→ **THE PROBLEM**: Lines from the one containing "X171850000Y-111500000D03*" through the last line of the material below: print these exactly, and only these.

--------

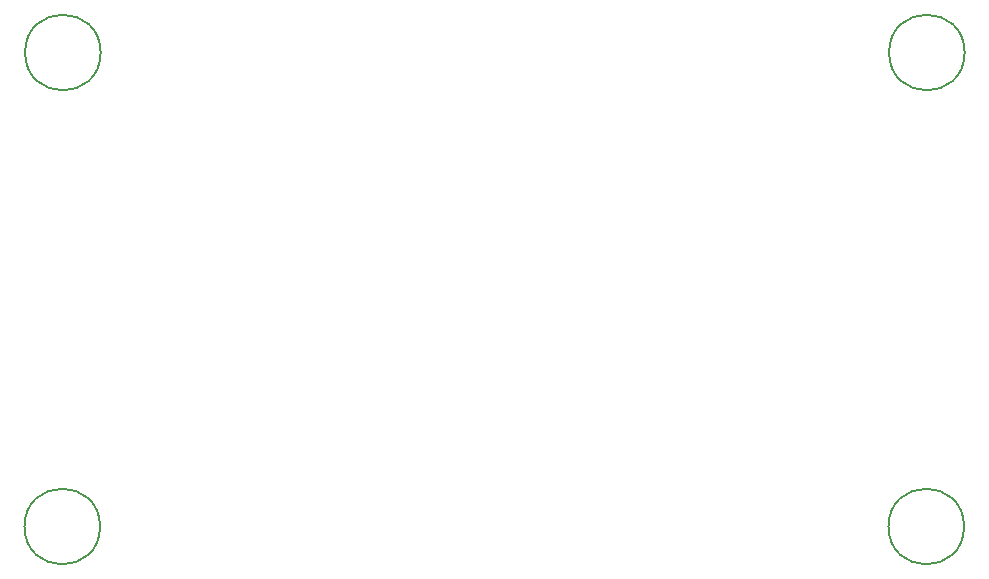
<source format=gbr>
%TF.GenerationSoftware,KiCad,Pcbnew,8.0.4*%
%TF.CreationDate,2024-07-23T21:16:43+01:00*%
%TF.ProjectId,8_Way_Relay_Board,385f5761-795f-4526-956c-61795f426f61,V1*%
%TF.SameCoordinates,Original*%
%TF.FileFunction,Other,Comment*%
%FSLAX46Y46*%
G04 Gerber Fmt 4.6, Leading zero omitted, Abs format (unit mm)*
G04 Created by KiCad (PCBNEW 8.0.4) date 2024-07-23 21:16:43*
%MOMM*%
%LPD*%
G01*
G04 APERTURE LIST*
%ADD10C,0.150000*%
G04 APERTURE END LIST*
D10*
%TO.C,H2*%
X143763600Y-51358800D02*
G75*
G02*
X137363600Y-51358800I-3200000J0D01*
G01*
X137363600Y-51358800D02*
G75*
G02*
X143763600Y-51358800I3200000J0D01*
G01*
%TO.C,H4*%
X143712800Y-91490800D02*
G75*
G02*
X137312800Y-91490800I-3200000J0D01*
G01*
X137312800Y-91490800D02*
G75*
G02*
X143712800Y-91490800I3200000J0D01*
G01*
%TO.C,H1*%
X70611600Y-51358800D02*
G75*
G02*
X64211600Y-51358800I-3200000J0D01*
G01*
X64211600Y-51358800D02*
G75*
G02*
X70611600Y-51358800I3200000J0D01*
G01*
%TO.C,H3*%
X70560800Y-91490800D02*
G75*
G02*
X64160800Y-91490800I-3200000J0D01*
G01*
X64160800Y-91490800D02*
G75*
G02*
X70560800Y-91490800I3200000J0D01*
G01*
%TD*%
M02*

</source>
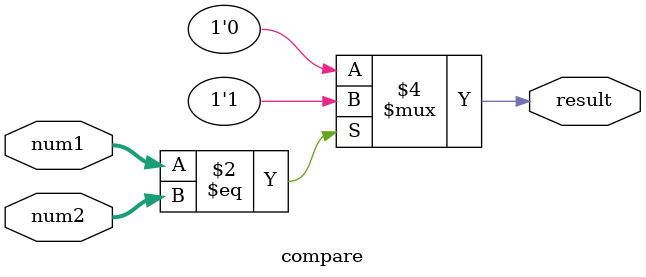
<source format=v>

module compare(num1, num2, result);
	input [3:0] num1, num2;
	output reg result;
	
	always @(num1, num2)
	begin 
		result = 0;
		if (num1 == num2) result = 1;
	end
	
endmodule
</source>
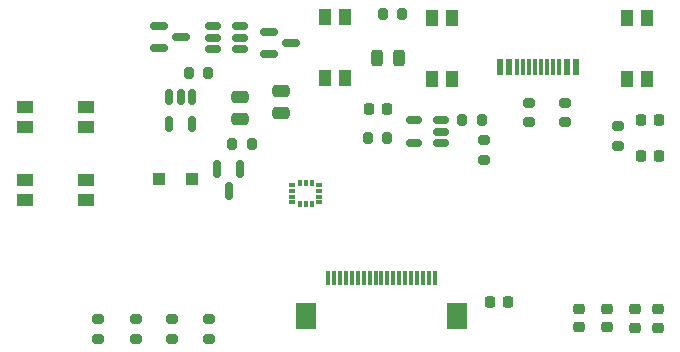
<source format=gbr>
%TF.GenerationSoftware,KiCad,Pcbnew,9.0.1*%
%TF.CreationDate,2025-11-02T10:59:12-06:00*%
%TF.ProjectId,OM-FlexGrid-Rigid-PCB,4f4d2d46-6c65-4784-9772-69642d526967,rev?*%
%TF.SameCoordinates,Original*%
%TF.FileFunction,Paste,Top*%
%TF.FilePolarity,Positive*%
%FSLAX46Y46*%
G04 Gerber Fmt 4.6, Leading zero omitted, Abs format (unit mm)*
G04 Created by KiCad (PCBNEW 9.0.1) date 2025-11-02 10:59:12*
%MOMM*%
%LPD*%
G01*
G04 APERTURE LIST*
G04 Aperture macros list*
%AMRoundRect*
0 Rectangle with rounded corners*
0 $1 Rounding radius*
0 $2 $3 $4 $5 $6 $7 $8 $9 X,Y pos of 4 corners*
0 Add a 4 corners polygon primitive as box body*
4,1,4,$2,$3,$4,$5,$6,$7,$8,$9,$2,$3,0*
0 Add four circle primitives for the rounded corners*
1,1,$1+$1,$2,$3*
1,1,$1+$1,$4,$5*
1,1,$1+$1,$6,$7*
1,1,$1+$1,$8,$9*
0 Add four rect primitives between the rounded corners*
20,1,$1+$1,$2,$3,$4,$5,0*
20,1,$1+$1,$4,$5,$6,$7,0*
20,1,$1+$1,$6,$7,$8,$9,0*
20,1,$1+$1,$8,$9,$2,$3,0*%
G04 Aperture macros list end*
%ADD10RoundRect,0.200000X-0.275000X0.200000X-0.275000X-0.200000X0.275000X-0.200000X0.275000X0.200000X0*%
%ADD11RoundRect,0.250000X-0.300000X-0.300000X0.300000X-0.300000X0.300000X0.300000X-0.300000X0.300000X0*%
%ADD12R,1.450000X1.000000*%
%ADD13RoundRect,0.150000X-0.150000X0.512500X-0.150000X-0.512500X0.150000X-0.512500X0.150000X0.512500X0*%
%ADD14RoundRect,0.200000X-0.200000X-0.275000X0.200000X-0.275000X0.200000X0.275000X-0.200000X0.275000X0*%
%ADD15R,0.300000X1.300000*%
%ADD16R,1.800000X2.200000*%
%ADD17RoundRect,0.225000X-0.225000X-0.250000X0.225000X-0.250000X0.225000X0.250000X-0.225000X0.250000X0*%
%ADD18RoundRect,0.150000X-0.587500X-0.150000X0.587500X-0.150000X0.587500X0.150000X-0.587500X0.150000X0*%
%ADD19RoundRect,0.200000X0.200000X0.275000X-0.200000X0.275000X-0.200000X-0.275000X0.200000X-0.275000X0*%
%ADD20RoundRect,0.225000X-0.250000X0.225000X-0.250000X-0.225000X0.250000X-0.225000X0.250000X0.225000X0*%
%ADD21RoundRect,0.150000X-0.512500X-0.150000X0.512500X-0.150000X0.512500X0.150000X-0.512500X0.150000X0*%
%ADD22R,1.000000X1.450000*%
%ADD23RoundRect,0.150000X-0.150000X0.587500X-0.150000X-0.587500X0.150000X-0.587500X0.150000X0.587500X0*%
%ADD24RoundRect,0.243750X0.243750X0.456250X-0.243750X0.456250X-0.243750X-0.456250X0.243750X-0.456250X0*%
%ADD25RoundRect,0.250000X-0.475000X0.250000X-0.475000X-0.250000X0.475000X-0.250000X0.475000X0.250000X0*%
%ADD26RoundRect,0.150000X0.512500X0.150000X-0.512500X0.150000X-0.512500X-0.150000X0.512500X-0.150000X0*%
%ADD27R,0.600000X0.300000*%
%ADD28R,0.300000X0.600000*%
%ADD29R,0.600000X1.450000*%
%ADD30R,0.300000X1.450000*%
%ADD31RoundRect,0.225000X0.225000X0.250000X-0.225000X0.250000X-0.225000X-0.250000X0.225000X-0.250000X0*%
%ADD32RoundRect,0.250000X0.475000X-0.250000X0.475000X0.250000X-0.475000X0.250000X-0.475000X-0.250000X0*%
%ADD33RoundRect,0.200000X0.275000X-0.200000X0.275000X0.200000X-0.275000X0.200000X-0.275000X-0.200000X0*%
G04 APERTURE END LIST*
D10*
%TO.C,R14*%
X163700000Y-126350000D03*
X163700000Y-128000000D03*
%TD*%
D11*
%TO.C,D1*%
X165700000Y-114500000D03*
X168500000Y-114500000D03*
%TD*%
D12*
%TO.C,SELECT1*%
X154300000Y-116250000D03*
X154300000Y-114550000D03*
X159450000Y-116250000D03*
X159450000Y-114550000D03*
%TD*%
D13*
%TO.C,U3*%
X168450000Y-107500000D03*
X167500000Y-107500000D03*
X166550000Y-107500000D03*
X166550000Y-109775000D03*
X168450000Y-109775000D03*
%TD*%
D12*
%TO.C,MENU1*%
X154300000Y-110100000D03*
X154300000Y-108400000D03*
X159450000Y-110100000D03*
X159450000Y-108400000D03*
%TD*%
D14*
%TO.C,R5*%
X184600000Y-100500000D03*
X186250000Y-100500000D03*
%TD*%
D15*
%TO.C,J3*%
X180000000Y-122850000D03*
X180500000Y-122850000D03*
X181000000Y-122850000D03*
X181500000Y-122850000D03*
X182000000Y-122850000D03*
X182500000Y-122850000D03*
X183000000Y-122850000D03*
X183500000Y-122850000D03*
X184000000Y-122850000D03*
X184500000Y-122850000D03*
X185000000Y-122850000D03*
X185500000Y-122850000D03*
X186000000Y-122850000D03*
X186500000Y-122850000D03*
X187000000Y-122850000D03*
X187500000Y-122850000D03*
X188000000Y-122850000D03*
X188500000Y-122850000D03*
X189000000Y-122850000D03*
D16*
X178100000Y-126100000D03*
X190900000Y-126100000D03*
%TD*%
D17*
%TO.C,C11*%
X193650000Y-124900000D03*
X195200000Y-124900000D03*
%TD*%
D10*
%TO.C,R2*%
X200000000Y-108000000D03*
X200000000Y-109650000D03*
%TD*%
D18*
%TO.C,Q3*%
X165625000Y-101500000D03*
X165625000Y-103400000D03*
X167500000Y-102450000D03*
%TD*%
D19*
%TO.C,R4*%
X185000000Y-111000000D03*
X183350000Y-111000000D03*
%TD*%
D20*
%TO.C,C15*%
X201200000Y-125450000D03*
X201200000Y-127000000D03*
%TD*%
D21*
%TO.C,MAX1*%
X170225000Y-101550000D03*
X170225000Y-102500000D03*
X170225000Y-103450000D03*
X172500000Y-103450000D03*
X172500000Y-102500000D03*
X172500000Y-101550000D03*
%TD*%
D22*
%TO.C,BOOT1*%
X205300000Y-100850000D03*
X207000000Y-100850000D03*
X205300000Y-106000000D03*
X207000000Y-106000000D03*
%TD*%
D23*
%TO.C,Q2*%
X172500000Y-113600000D03*
X170600000Y-113600000D03*
X171550000Y-115475000D03*
%TD*%
D10*
%TO.C,R1*%
X197000000Y-108000000D03*
X197000000Y-109650000D03*
%TD*%
D22*
%TO.C,SW_PWR1*%
X179750000Y-100750000D03*
X181450000Y-100750000D03*
X179750000Y-105900000D03*
X181450000Y-105900000D03*
%TD*%
D17*
%TO.C,C10*%
X206450000Y-112500000D03*
X208000000Y-112500000D03*
%TD*%
D24*
%TO.C,D2*%
X186000000Y-104250000D03*
X184125000Y-104250000D03*
%TD*%
D20*
%TO.C,C14*%
X203600000Y-125450000D03*
X203600000Y-127000000D03*
%TD*%
D10*
%TO.C,R8*%
X193175000Y-111175000D03*
X193175000Y-112825000D03*
%TD*%
D20*
%TO.C,C12*%
X207900000Y-125500000D03*
X207900000Y-127050000D03*
%TD*%
D17*
%TO.C,C8*%
X183450000Y-108500000D03*
X185000000Y-108500000D03*
%TD*%
D14*
%TO.C,R3*%
X168175000Y-105500000D03*
X169825000Y-105500000D03*
%TD*%
D25*
%TO.C,C7*%
X176000000Y-107000000D03*
X176000000Y-108900000D03*
%TD*%
D26*
%TO.C,U4*%
X189500000Y-111400000D03*
X189500000Y-110450000D03*
X189500000Y-109500000D03*
X187225000Y-109500000D03*
X187225000Y-111400000D03*
%TD*%
D22*
%TO.C,SW_RST1*%
X188800000Y-100850000D03*
X190500000Y-100850000D03*
X188800000Y-106000000D03*
X190500000Y-106000000D03*
%TD*%
D27*
%TO.C,IC1*%
X176950000Y-114950000D03*
X176950000Y-115450000D03*
X176950000Y-115950000D03*
X176950000Y-116450000D03*
D28*
X177600000Y-116600000D03*
X178100000Y-116600000D03*
X178600000Y-116600000D03*
D27*
X179250000Y-116450000D03*
X179250000Y-115950000D03*
X179250000Y-115450000D03*
X179250000Y-114950000D03*
D28*
X178600000Y-114800000D03*
X178100000Y-114800000D03*
X177600000Y-114800000D03*
%TD*%
D29*
%TO.C,J4*%
X201000000Y-105000000D03*
X200200000Y-105000000D03*
D30*
X199000000Y-105000000D03*
X198000000Y-105000000D03*
X197500000Y-105000000D03*
X196500000Y-105000000D03*
D29*
X195300000Y-105000000D03*
X194500000Y-105000000D03*
X194500000Y-105000000D03*
X195300000Y-105000000D03*
D30*
X196000000Y-105000000D03*
X197000000Y-105000000D03*
X198500000Y-105000000D03*
X199500000Y-105000000D03*
D29*
X200200000Y-105000000D03*
X201000000Y-105000000D03*
%TD*%
D31*
%TO.C,C5*%
X208000000Y-109500000D03*
X206450000Y-109500000D03*
%TD*%
D14*
%TO.C,R7*%
X191350000Y-109500000D03*
X193000000Y-109500000D03*
%TD*%
D32*
%TO.C,C6*%
X172500000Y-109400000D03*
X172500000Y-107500000D03*
%TD*%
D10*
%TO.C,R15*%
X160500000Y-126350000D03*
X160500000Y-128000000D03*
%TD*%
%TO.C,R12*%
X169900000Y-126350000D03*
X169900000Y-128000000D03*
%TD*%
D33*
%TO.C,R6*%
X204500000Y-111650000D03*
X204500000Y-110000000D03*
%TD*%
D10*
%TO.C,R13*%
X166800000Y-126350000D03*
X166800000Y-128000000D03*
%TD*%
D18*
%TO.C,D3*%
X175000000Y-102000000D03*
X175000000Y-103900000D03*
X176875000Y-102950000D03*
%TD*%
D14*
%TO.C,R9*%
X171850000Y-111500000D03*
X173500000Y-111500000D03*
%TD*%
D20*
%TO.C,C13*%
X205950000Y-125500000D03*
X205950000Y-127050000D03*
%TD*%
M02*

</source>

--------

→ **TASK ANSWER**:
X171850000Y-111500000D03*
X173500000Y-111500000D03*
%TD*%
D20*
%TO.C,C13*%
X205950000Y-125500000D03*
X205950000Y-127050000D03*
%TD*%
M02*

</source>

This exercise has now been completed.